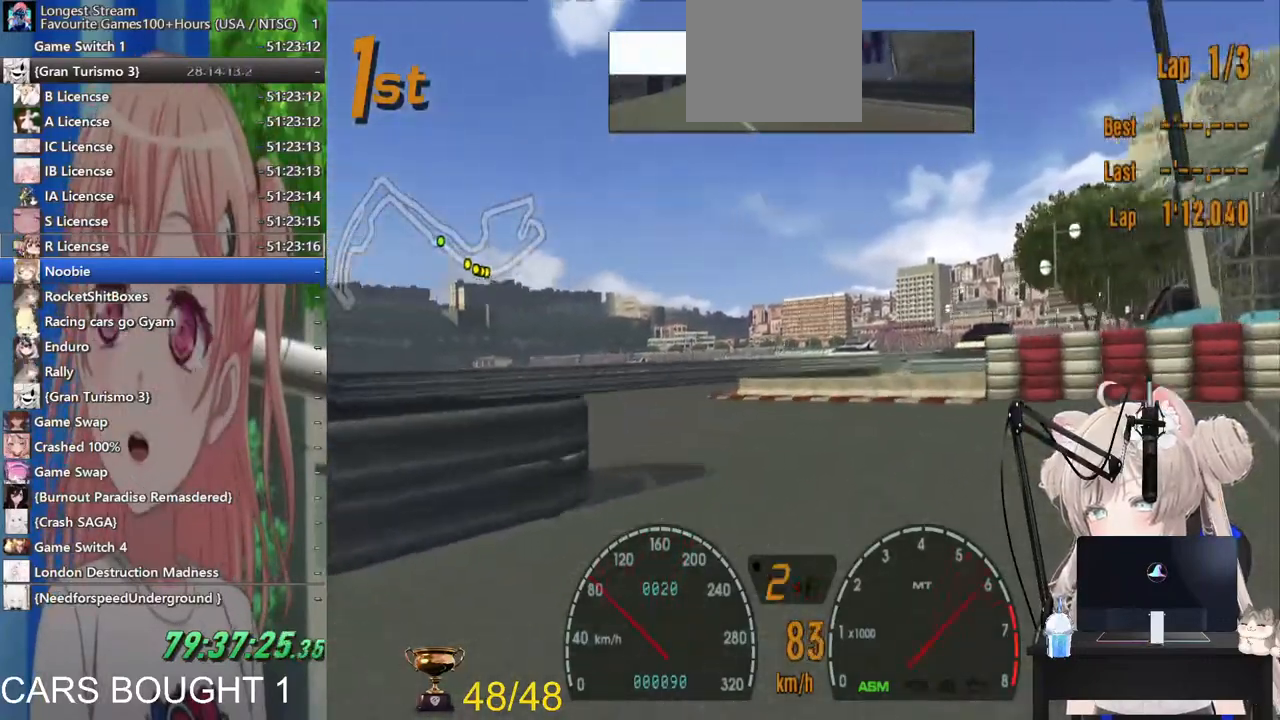
{"buttons": [], "left_stick": "up-right", "right_stick": "center", "events": [[150, "left_stick", "up-left"], [350, "left_stick", "up-right"]]}
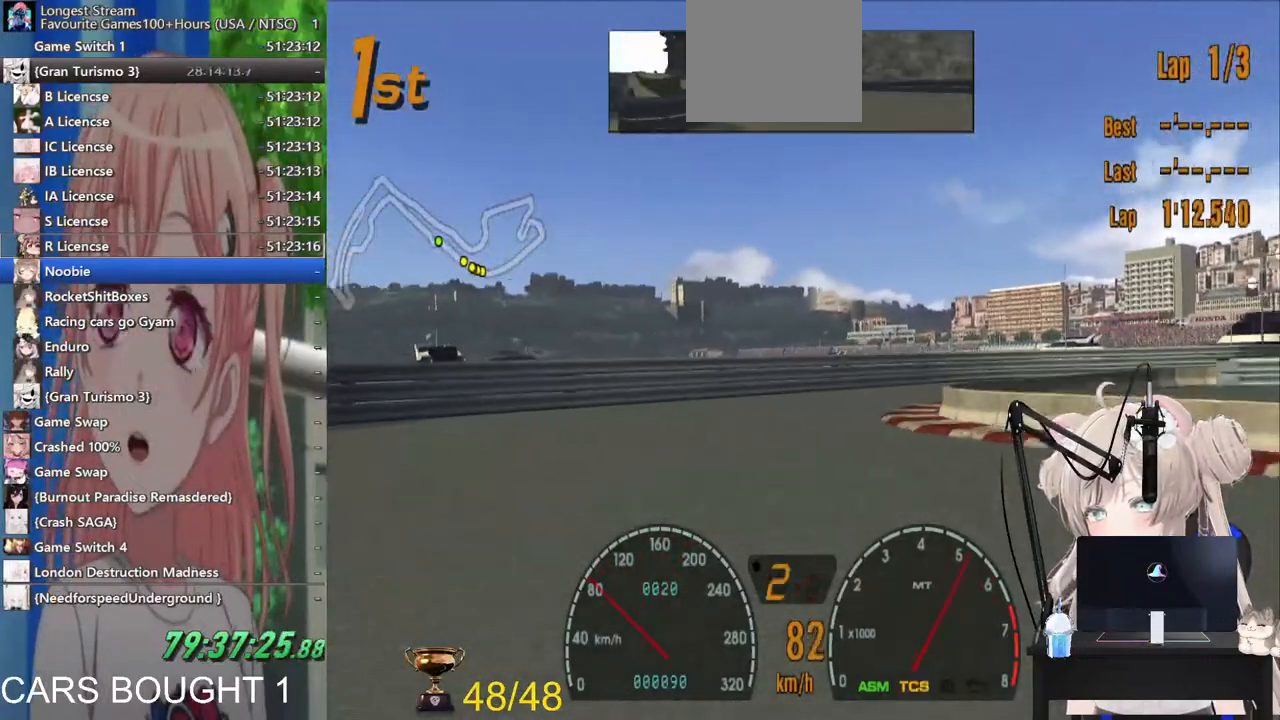
{"buttons": [], "left_stick": "right", "right_stick": "center", "events": [[183, "L2", "down"], [300, "L2", "up"], [333, "left_stick", "right"]]}
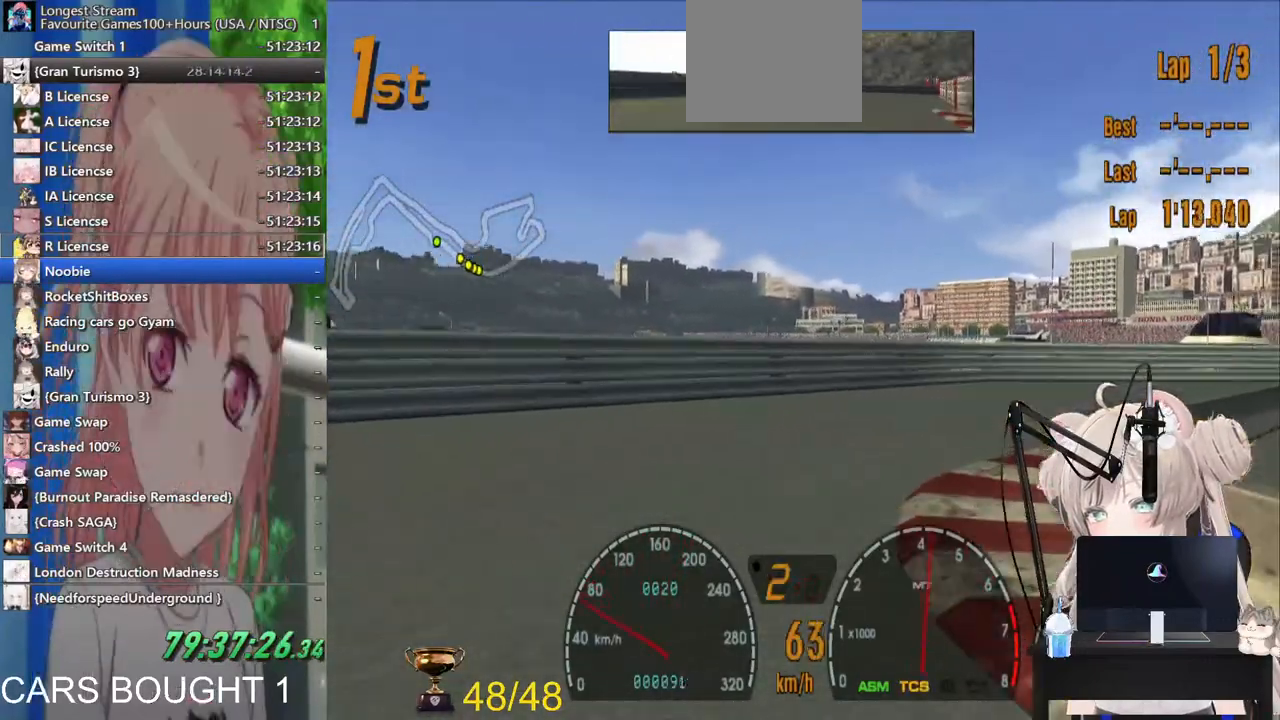
{"buttons": [], "left_stick": "right", "right_stick": "center", "events": []}
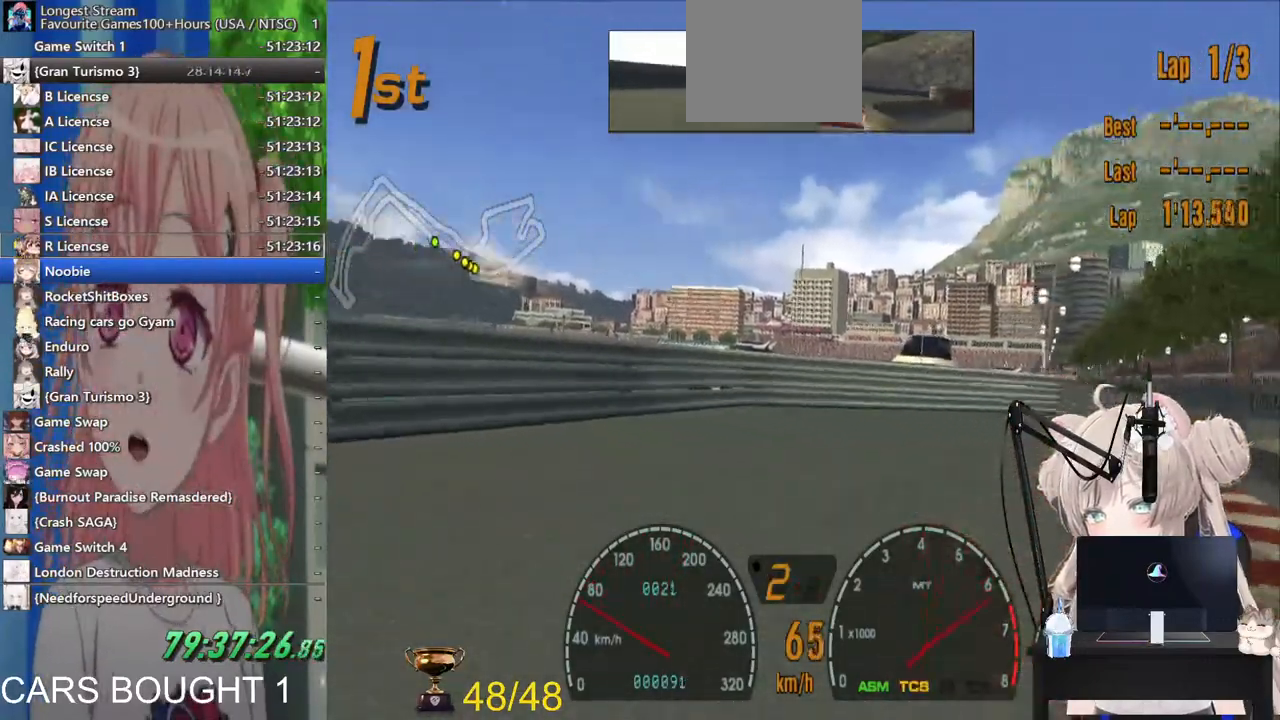
{"buttons": [], "left_stick": "right", "right_stick": "center", "events": []}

Task goal: An exact repeat of all the data is required, pictures excluded.

Solved problem:
{"buttons": [], "left_stick": "up-right", "right_stick": "center", "events": [[150, "left_stick", "up-left"], [350, "left_stick", "up-right"]]}
{"buttons": [], "left_stick": "right", "right_stick": "center", "events": [[183, "L2", "down"], [300, "L2", "up"], [333, "left_stick", "right"]]}
{"buttons": [], "left_stick": "right", "right_stick": "center", "events": []}
{"buttons": [], "left_stick": "right", "right_stick": "center", "events": []}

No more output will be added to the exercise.